> Task requirements
Pull every line with "down" from the data.
========================================
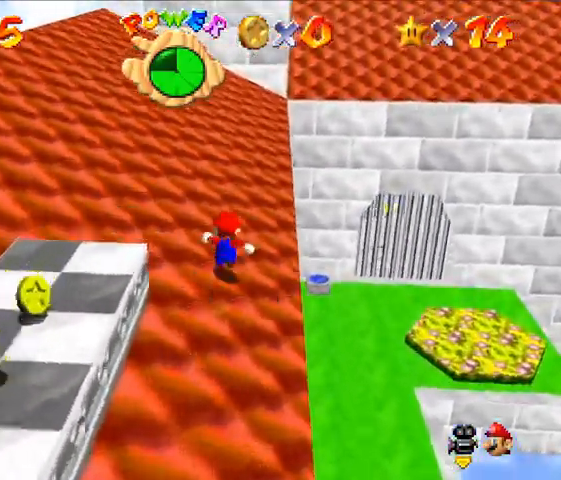
Gameplay with a controller (Nintendo layout); each line is a JSON object with the inputs held at the frame after it. "events" lists button and stick changes between this image and that frame as [ms after this image, input, new state], when the widget could be followed in between. Not read: C_LEFT C_RIGHT L3 R3 Z.
{"buttons": [], "left_stick": "up", "events": []}
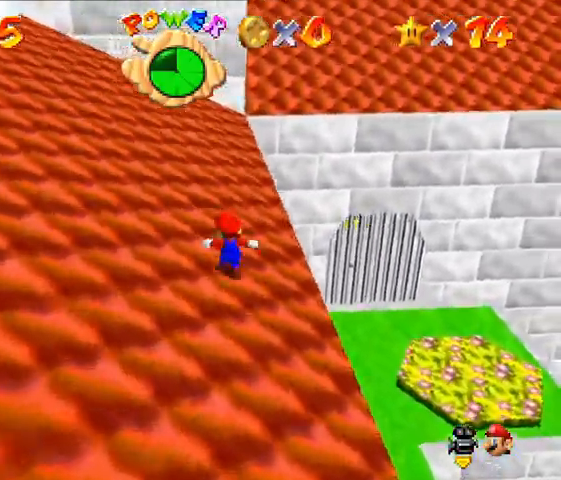
{"buttons": [], "left_stick": "up", "events": []}
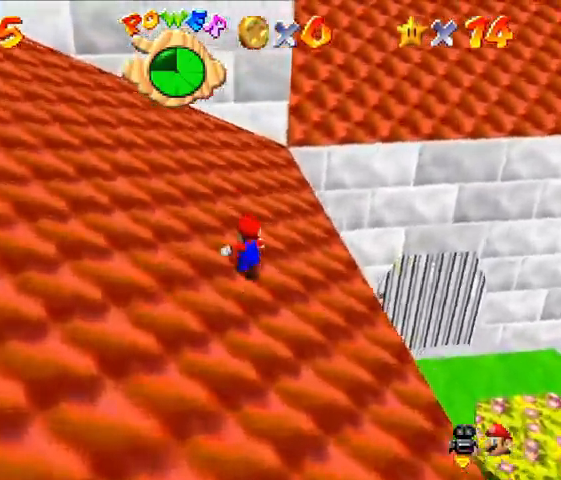
{"buttons": ["A"], "left_stick": "up", "events": [[467, "A", "down"]]}
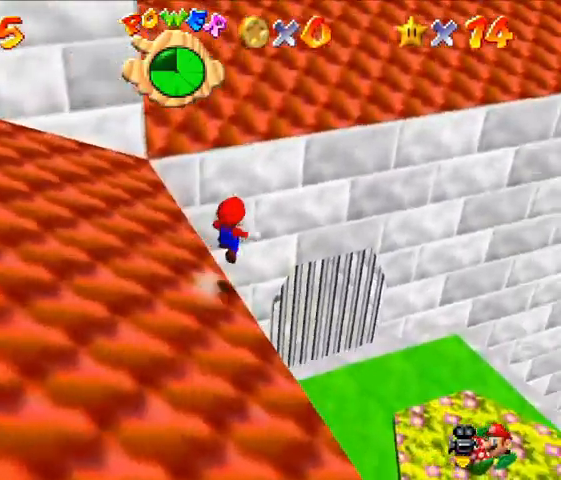
{"buttons": [], "left_stick": "up", "events": [[33, "A", "up"]]}
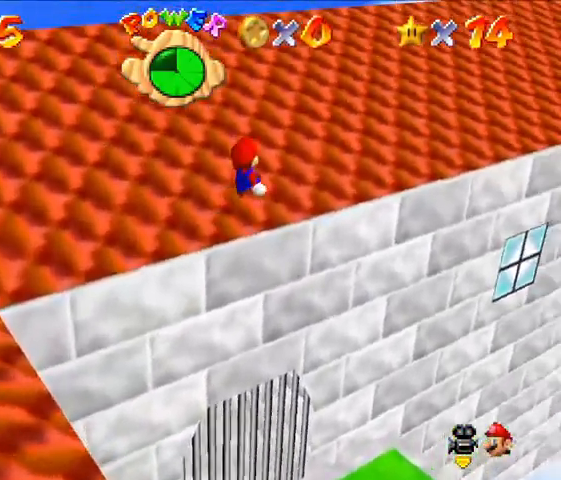
{"buttons": [], "left_stick": "up", "events": []}
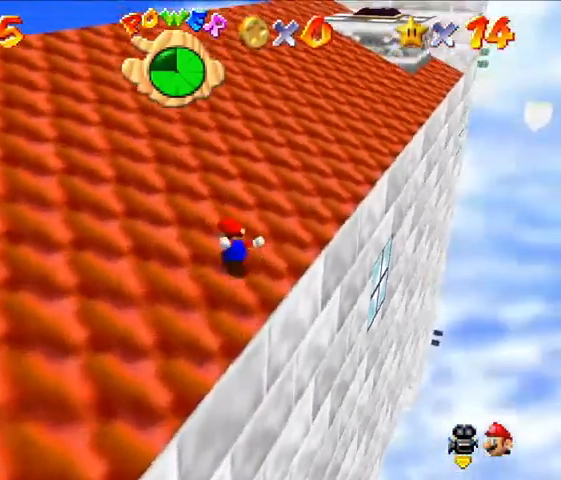
{"buttons": [], "left_stick": "up"}
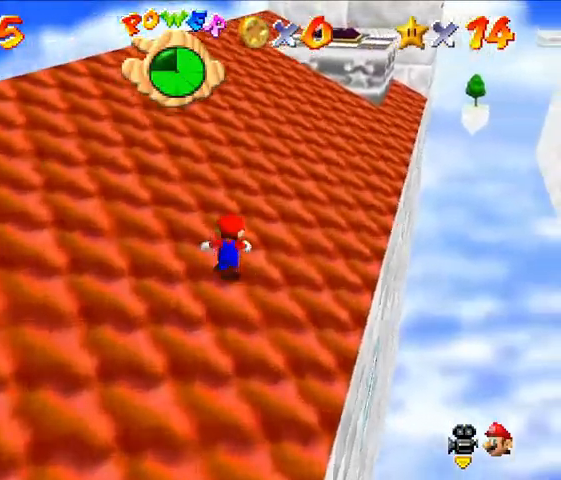
{"buttons": [], "left_stick": "up", "events": []}
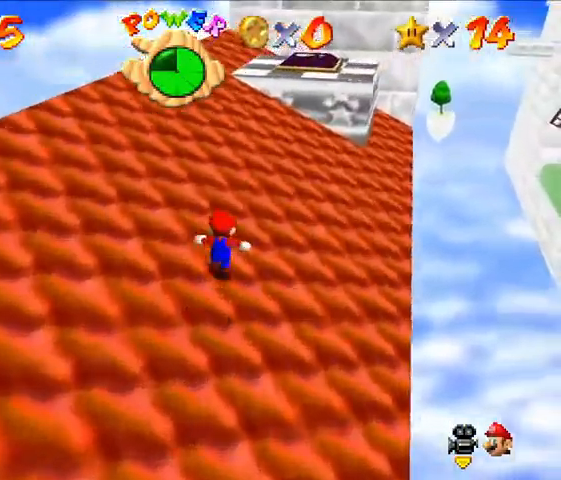
{"buttons": [], "left_stick": "up", "events": [[167, "A", "down"], [333, "A", "up"]]}
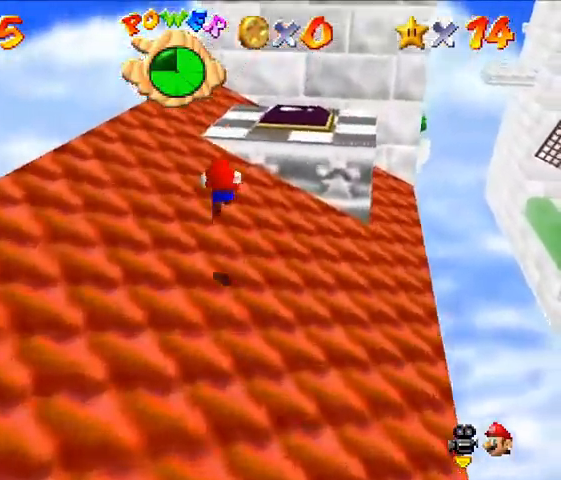
{"buttons": [], "left_stick": "up-left", "events": [[33, "left_stick", "up-left"]]}
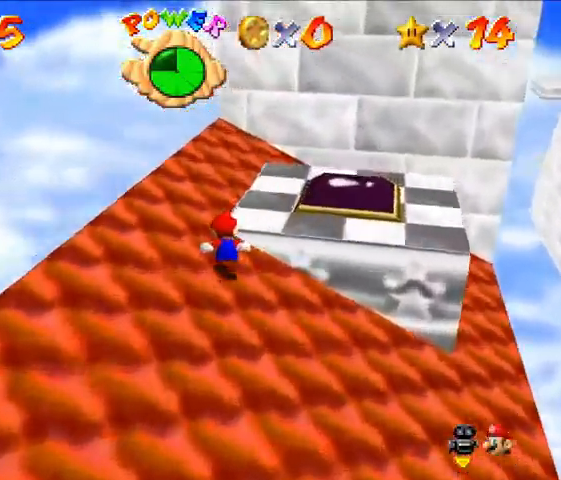
{"buttons": [], "left_stick": "up-right", "events": [[133, "left_stick", "up"], [267, "left_stick", "up-right"]]}
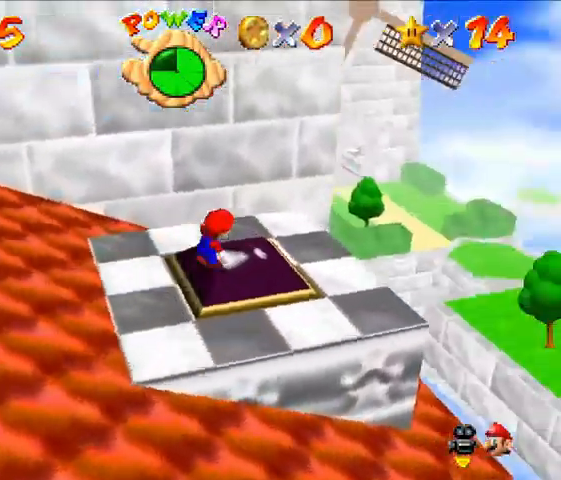
{"buttons": [], "left_stick": "right", "events": [[67, "left_stick", "right"]]}
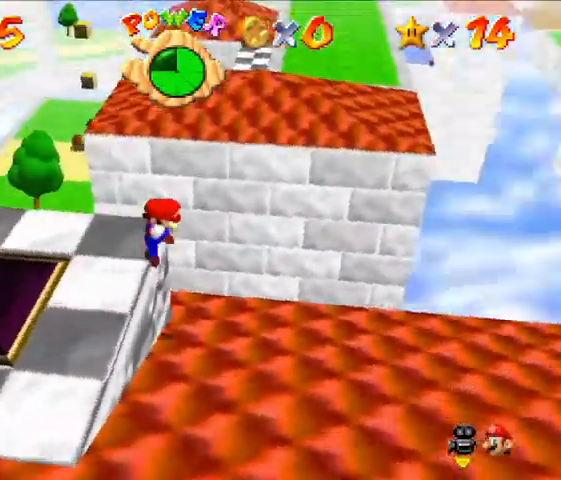
{"buttons": [], "left_stick": "up-right"}
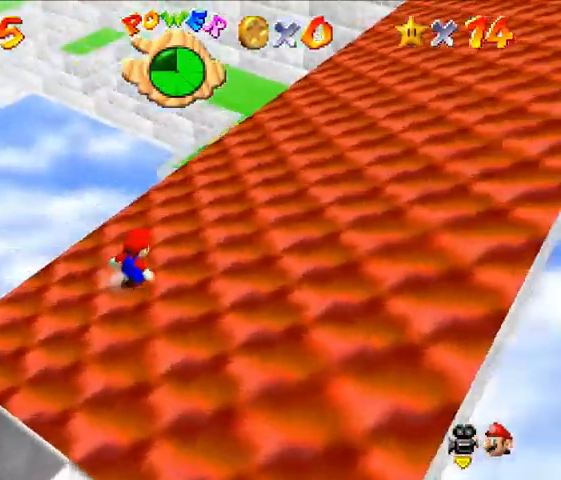
{"buttons": [], "left_stick": "up", "events": [[467, "left_stick", "up"]]}
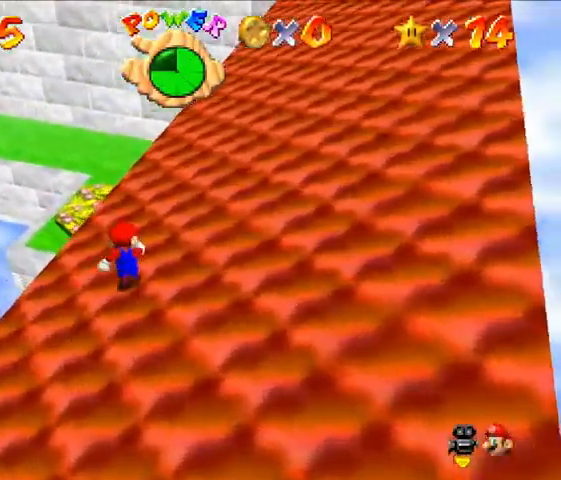
{"buttons": [], "left_stick": "up", "events": []}
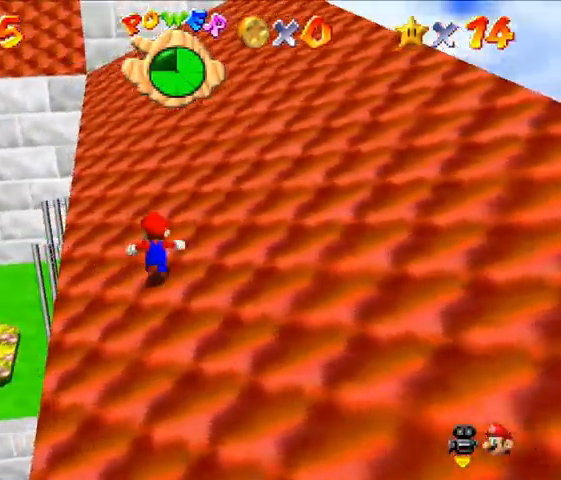
{"buttons": [], "left_stick": "up"}
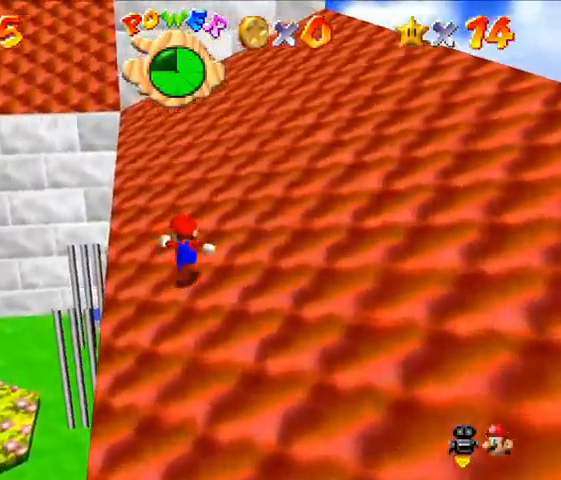
{"buttons": [], "left_stick": "up", "events": []}
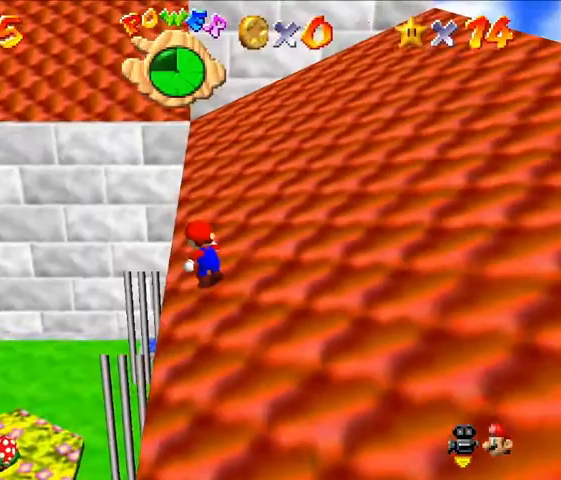
{"buttons": [], "left_stick": "up-right", "events": [[467, "left_stick", "up-right"]]}
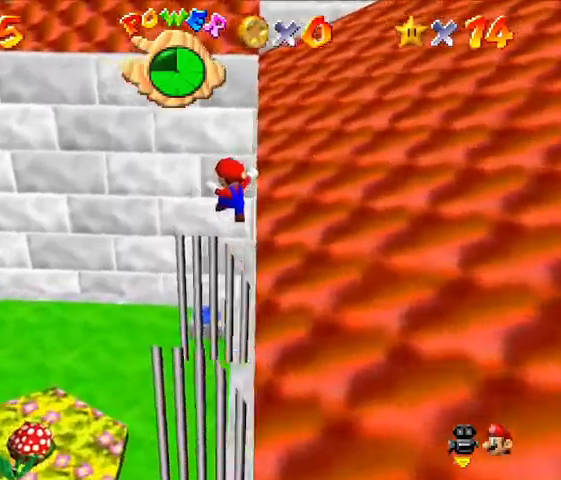
{"buttons": [], "left_stick": "right", "events": [[133, "left_stick", "right"]]}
========================================
> Solved exercise
{"buttons": ["A"], "left_stick": "up", "events": [[467, "A", "down"]]}
{"buttons": [], "left_stick": "up", "events": [[167, "A", "down"], [333, "A", "up"]]}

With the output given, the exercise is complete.